I climbed in like I as told, relishing the warmth, but sat in the passenger seat. Gage sat behind me on the driver's side, but we had to keep the doors open so we could begin giving our statements. Chris stood in the doorway, hovering over me like a guard dog.

"Are you alright?" I thought about it, then nodded. I was actually fine. Just in shock. By the sheer stupidity of the human race. This guy was going to kill three kids over White Castle burger boxes? I sighed. On his wedding night!

A very friendly looking officer with a shiny bald head came over to talk to Chris and I while Gage talked to someone else. He smiled while I shivered uncontrollably and curled into a seated fetal position. I didn't have my ID on my so I had to verbally give him all of my information. I knew everything he needed though. Then we told the story. Three times we told it each, making sure every detail was right. It wasn't like I was going to forget it though.


I watched the other officers, (there were nine officers on the one-way street) go up to the door and knock. The jackass was still standing there in his boxers and wife-beater. The police went into the house. At that point I had to reiterate my statement. I was feeling warmer though, so I was slightly more animated in the telling. The officer nodded and "mhmm'd" at the right points. When I looked up the guy was in hand cuffs and being led to the "paddy wagon" as Chris informed it was called. I raised an eyebrow.

After all of that, (and the wife standing on the patio yelling at us what white trash we were, [we will disregard the fact that I was the only wholly white person there, Chris being half-black, and Gage being half-Mexican) Chris's mom came over to tell us the news. It was all "confidential" but basically the guy lied about the whereabouts of the gun, having hidden the firearm that had a filed off serial number. That was a felony. The Lieutenant assured us that even if the charges we had were dropped, that felony would stick. He was definitely going to jail.

She also informed us we had to give a formal statement with a lawyer in the morning at 8 o'clock. It was four thirty.

We nodded, then agreed to stay up all night in order to make sure our statement was made. Chris and I went into the house and I got my previously missing clothes, my purse, phone and keys, and went back outside. I followed Gage in my car to his house, where we dropped my car off.
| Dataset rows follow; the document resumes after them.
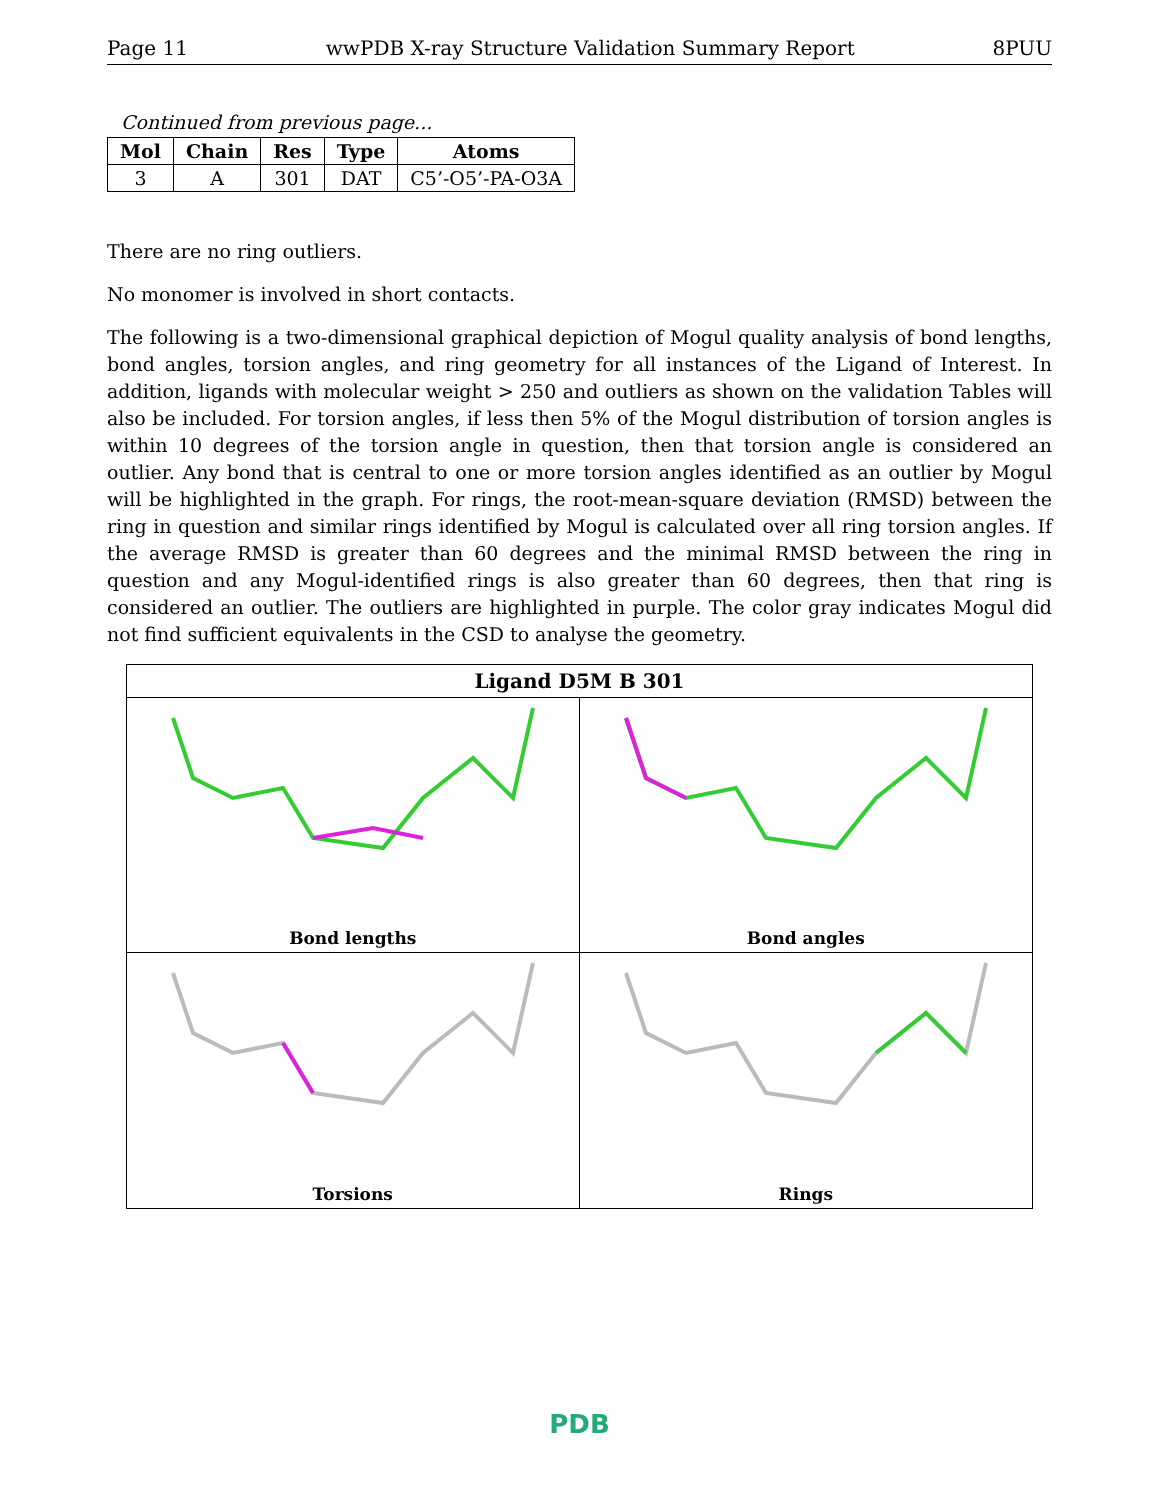Page 11 wwPDB X-ray Structure Validation Summary Report 8PUU
Continued from previous page...
| Mol | Chain | Res | Type | Atoms |
| --- | --- | --- | --- | --- |
| 3 | A | 301 | DAT | C5’-O5’-PA-O3A |
There are no ring outliers.
No monomer is involved in short contacts.
The following is a two-dimensional graphical depiction of Mogul quality analysis of bond lengths, bond angles, torsion angles, and ring geometry for all instances of the Ligand of Interest. In addition, ligands with molecular weight > 250 and outliers as shown on the validation Tables will also be included. For torsion angles, if less then 5% of the Mogul distribution of torsion angles is within 10 degrees of the torsion angle in question, then that torsion angle is considered an outlier. Any bond that is central to one or more torsion angles identified as an outlier by Mogul will be highlighted in the graph. For rings, the root-mean-square deviation (RMSD) between the ring in question and similar rings identified by Mogul is calculated over all ring torsion angles. If the average RMSD is greater than 60 degrees and the minimal RMSD between the ring in question and any Mogul-identified rings is also greater than 60 degrees, then that ring is considered an outlier. The outliers are highlighted in purple. The color gray indicates Mogul did not find sufficient equivalents in the CSD to analyse the geometry.
Ligand D5M B 301
Bond lengths
Bond angles
Torsions
Rings
PDB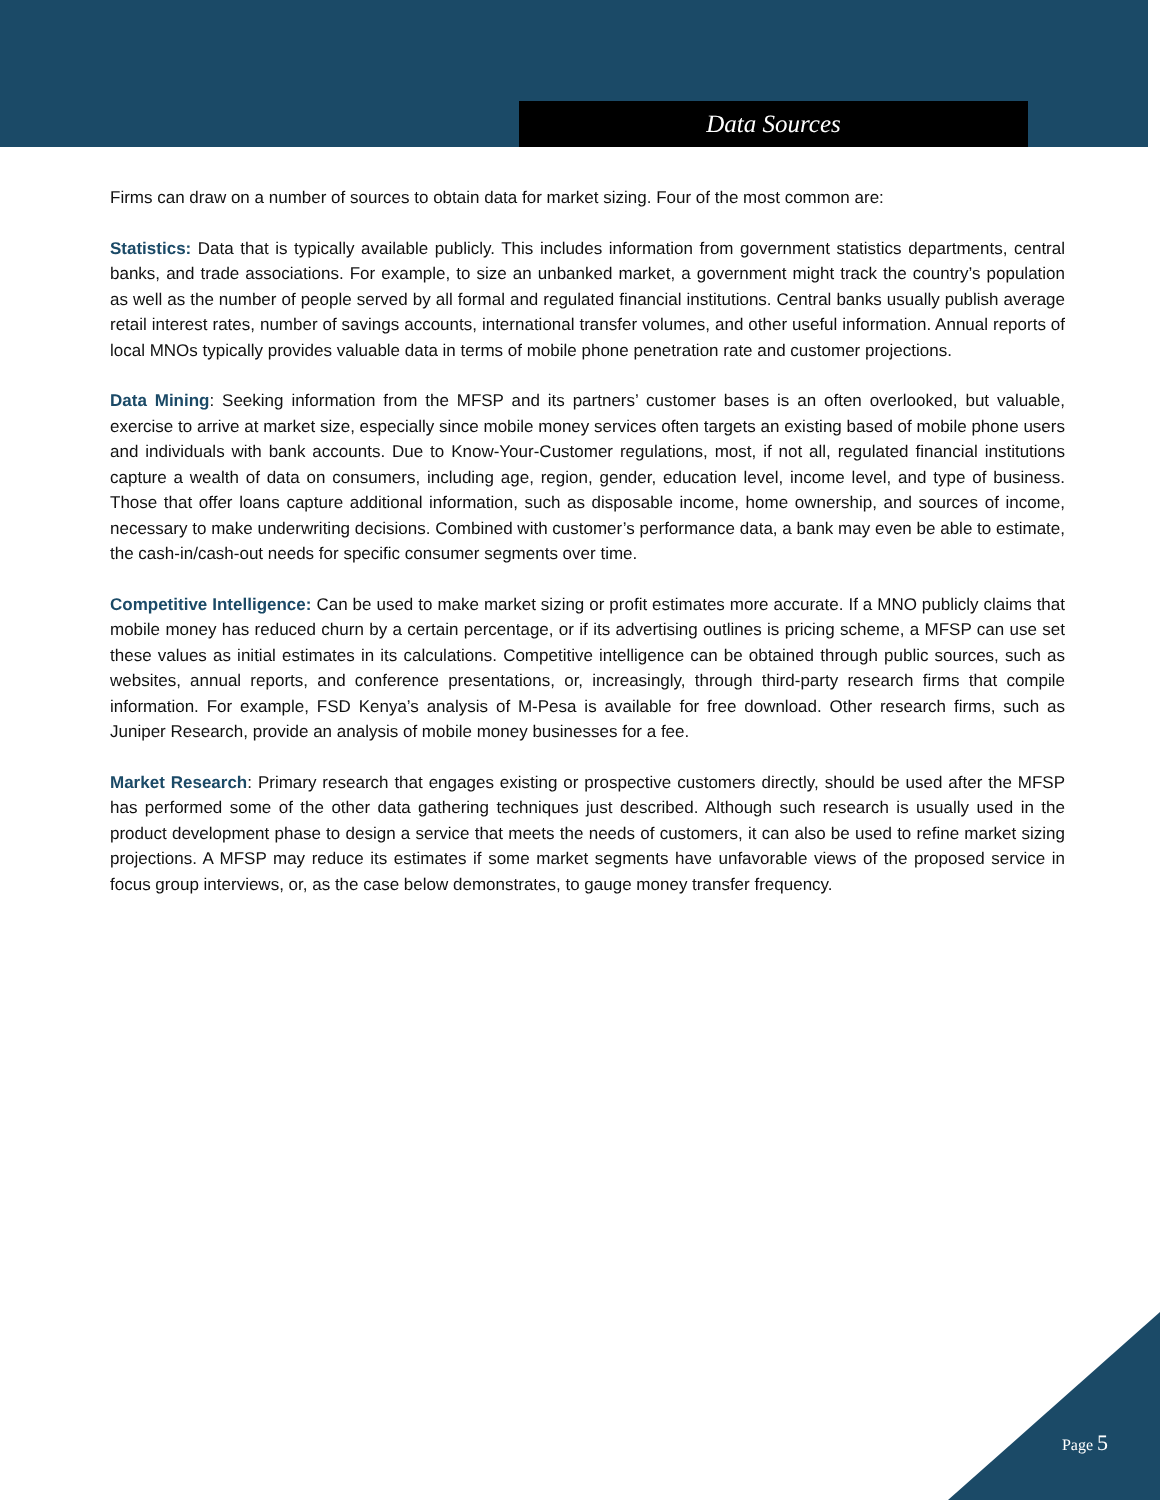Data Sources
Firms can draw on a number of sources to obtain data for market sizing. Four of the most common are:
Statistics: Data that is typically available publicly. This includes information from government statistics departments, central banks, and trade associations. For example, to size an unbanked market, a government might track the country’s population as well as the number of people served by all formal and regulated financial institutions. Central banks usually publish average retail interest rates, number of savings accounts, international transfer volumes, and other useful information. Annual reports of local MNOs typically provides valuable data in terms of mobile phone penetration rate and customer projections.
Data Mining: Seeking information from the MFSP and its partners’ customer bases is an often overlooked, but valuable, exercise to arrive at market size, especially since mobile money services often targets an existing based of mobile phone users and individuals with bank accounts. Due to Know-Your-Customer regulations, most, if not all, regulated financial institutions capture a wealth of data on consumers, including age, region, gender, education level, income level, and type of business. Those that offer loans capture additional information, such as disposable income, home ownership, and sources of income, necessary to make underwriting decisions. Combined with customer’s performance data, a bank may even be able to estimate, the cash-in/cash-out needs for specific consumer segments over time.
Competitive Intelligence: Can be used to make market sizing or profit estimates more accurate. If a MNO publicly claims that mobile money has reduced churn by a certain percentage, or if its advertising outlines is pricing scheme, a MFSP can use set these values as initial estimates in its calculations. Competitive intelligence can be obtained through public sources, such as websites, annual reports, and conference presentations, or, increasingly, through third-party research firms that compile information. For example, FSD Kenya’s analysis of M-Pesa is available for free download. Other research firms, such as Juniper Research, provide an analysis of mobile money businesses for a fee.
Market Research: Primary research that engages existing or prospective customers directly, should be used after the MFSP has performed some of the other data gathering techniques just described. Although such research is usually used in the product development phase to design a service that meets the needs of customers, it can also be used to refine market sizing projections. A MFSP may reduce its estimates if some market segments have unfavorable views of the proposed service in focus group interviews, or, as the case below demonstrates, to gauge money transfer frequency.
Page 5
Then we went to Walmart, (where I assured them the florescent lights would keep us awake) and we hung out.

Then at seven thirty we returned to the city and went to city hall.

After waiting a long while, the nice bald cop came and fetched us. We gave an official statement to the lawyer.

Sadly, because Chris and I were both honest, we said we weren't actually scared at the moment it happened. Gage was the only one who said he was scared, so there was only one charge via Gage against the guy. But there was the felony charge, and probably some other ones Chris's mom made a huge effort to be pressed on to the jackass.

At least he didn't kill us. Three murder charges would have been a worse way to begin a marriage.